Required action A: Transcribe part of the book review below. Start at the words "For Baltimore Green" and end after "McKibben‘s Deep Economy.".

Supplied text:
==*==
Deep Economy: The Wealth of Communities and the Durable Future by Bill McKibben

For Baltimore Green Week (April 28 – May 2) I read:

Click here to read my entry about my desire to read these books. Also, you can click here to read my entries about Animal, Vegetable, Miracle and here to read those about The Omnivore’s Dilemma.

Today I’d finally like to share with you what I’ve learned from McKibben‘s Deep Economy.

Overall, this book makes me think of Small Giants: Companies that Choose to be Great Instead of Big by Bo Burlingham, which also preaches the idea that growth for the sake of growth does not work for everyone. Deep Economy takes it a step further and states that growth for the sake of growth is unsustainable, that it does not make us happy, and that it is and will continue to lead to growing instability and insecurity.

Chapter Two (The Year of Eating Locally) is a lot like Omnivore’s Dilemma and Animal, Vegetable, Miracle. McKibben discusses CSAs (community supported agriculture) and after reading these three books I’m fairly certain that I will finally join a local CSA in Maryland.

I was surprised at how much Deep Economy related not just to Animal, Vegetable, Miracle and Omnivore’s Dilemma (they share many common examples — Farmer’s Diner – and sources) but also to all the books I’ve been reading about Positive Psychology. In fact, McKibben quotes Martin Seligman (author of Authentic Happiness) several times and quotes Happiness: Lessons from a New Science by Richard Layard with even greater frequency! It’s even related to Renewing America’s Food Traditions: Saving and Savoring the Continent’s Most Endangered Foods (Salmon Nation was mentioned a few times).

Interestingly, McKibben (like Seligman) bashes on the rational economics theory, which was the focus of The Logic of Life: The Rational Economics of an Irrational World by Tim Harford and which I really enjoyed reading!

Still, I really liked how Deep Economy contains so many facts. McKibben just packs them in, sometimes up to 10 per page and for a scientist like me, I find that very convincing.
==*==
Records from a dataset
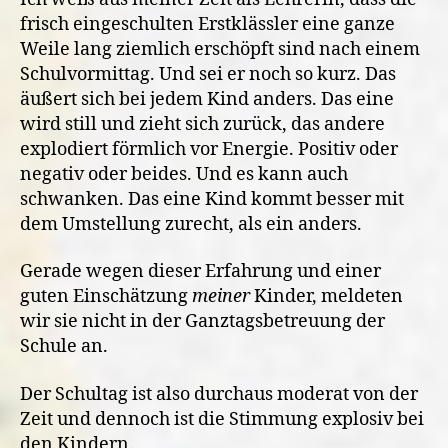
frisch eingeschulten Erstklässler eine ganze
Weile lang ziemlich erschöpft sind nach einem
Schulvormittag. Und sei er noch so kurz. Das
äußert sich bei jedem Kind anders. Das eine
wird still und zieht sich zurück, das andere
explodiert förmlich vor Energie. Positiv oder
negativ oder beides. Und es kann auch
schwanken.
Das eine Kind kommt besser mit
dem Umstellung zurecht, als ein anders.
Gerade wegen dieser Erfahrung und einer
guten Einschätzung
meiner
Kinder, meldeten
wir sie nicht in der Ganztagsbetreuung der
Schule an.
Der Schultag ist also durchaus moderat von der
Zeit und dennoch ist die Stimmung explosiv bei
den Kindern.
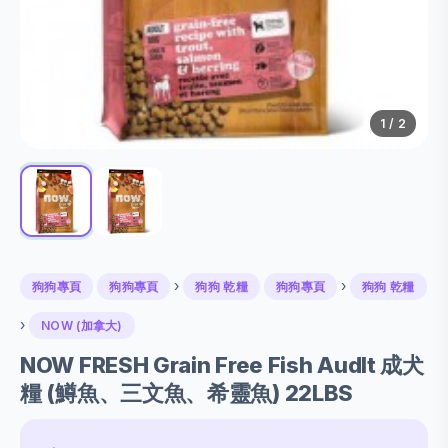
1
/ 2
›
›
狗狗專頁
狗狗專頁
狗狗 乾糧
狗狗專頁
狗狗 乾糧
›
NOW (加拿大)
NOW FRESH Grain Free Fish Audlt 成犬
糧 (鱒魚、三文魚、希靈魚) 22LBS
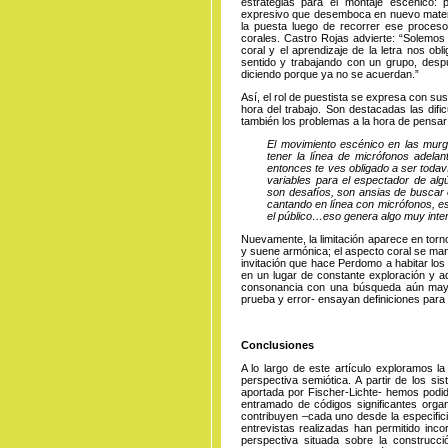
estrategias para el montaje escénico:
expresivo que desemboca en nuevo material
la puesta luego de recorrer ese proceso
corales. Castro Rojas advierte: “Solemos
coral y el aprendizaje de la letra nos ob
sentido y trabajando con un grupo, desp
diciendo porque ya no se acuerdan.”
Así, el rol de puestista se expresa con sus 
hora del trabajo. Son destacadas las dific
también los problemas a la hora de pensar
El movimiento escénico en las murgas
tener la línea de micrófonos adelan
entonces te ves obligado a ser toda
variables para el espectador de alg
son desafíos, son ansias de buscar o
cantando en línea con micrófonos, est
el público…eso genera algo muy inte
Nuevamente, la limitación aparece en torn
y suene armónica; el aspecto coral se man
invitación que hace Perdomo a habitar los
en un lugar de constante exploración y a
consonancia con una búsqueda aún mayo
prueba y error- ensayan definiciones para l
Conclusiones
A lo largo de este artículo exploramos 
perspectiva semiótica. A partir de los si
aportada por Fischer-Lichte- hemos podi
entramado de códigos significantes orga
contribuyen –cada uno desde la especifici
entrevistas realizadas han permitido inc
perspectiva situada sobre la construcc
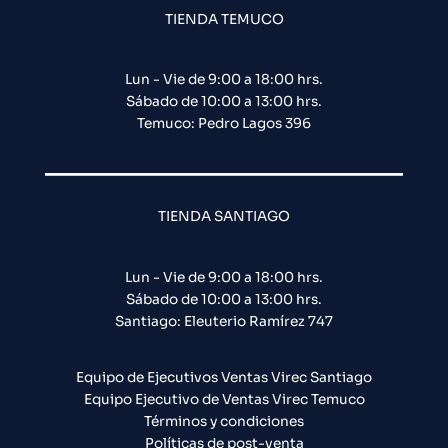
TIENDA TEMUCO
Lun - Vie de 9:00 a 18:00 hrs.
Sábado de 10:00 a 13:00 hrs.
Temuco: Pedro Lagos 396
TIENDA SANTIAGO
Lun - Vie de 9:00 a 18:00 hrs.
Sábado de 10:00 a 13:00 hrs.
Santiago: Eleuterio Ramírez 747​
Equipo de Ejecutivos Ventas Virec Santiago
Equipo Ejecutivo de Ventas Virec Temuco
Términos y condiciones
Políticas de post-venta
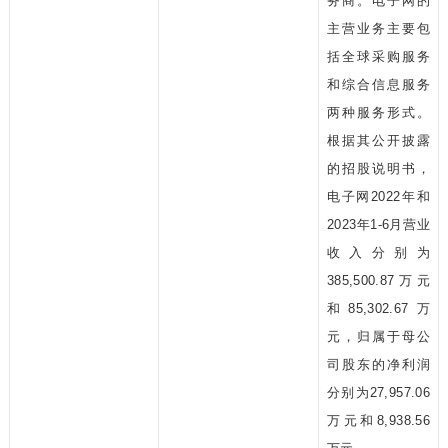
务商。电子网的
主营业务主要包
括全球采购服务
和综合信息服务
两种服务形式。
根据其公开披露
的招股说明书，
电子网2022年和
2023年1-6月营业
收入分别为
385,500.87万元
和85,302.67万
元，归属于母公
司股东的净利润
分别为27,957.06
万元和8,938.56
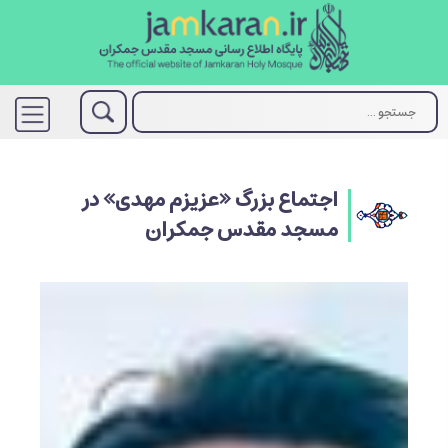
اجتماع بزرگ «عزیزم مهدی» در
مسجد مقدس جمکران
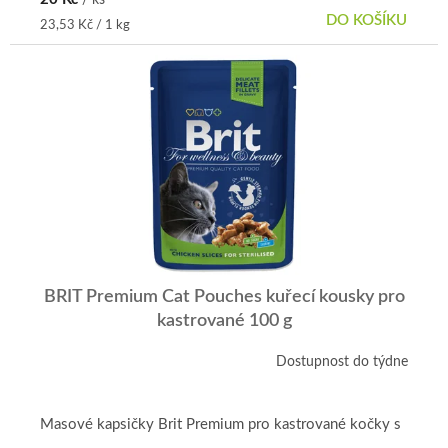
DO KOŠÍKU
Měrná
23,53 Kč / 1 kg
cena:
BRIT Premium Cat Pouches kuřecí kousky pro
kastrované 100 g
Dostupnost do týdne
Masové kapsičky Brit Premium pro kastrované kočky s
==*==
Required action B: How many lines in the rows above contain the string "línea"? Reply with the number alone.

Solution A:
For Baltimore Green Week (April 28 – May 2) I read:

Click here to read my entry about my desire to read these books. Also, you can click here to read my entries about Animal, Vegetable, Miracle and here to read those about The Omnivore’s Dilemma.

Today I’d finally like to share with you what I’ve learned from McKibben‘s Deep Economy.

Solution B: 2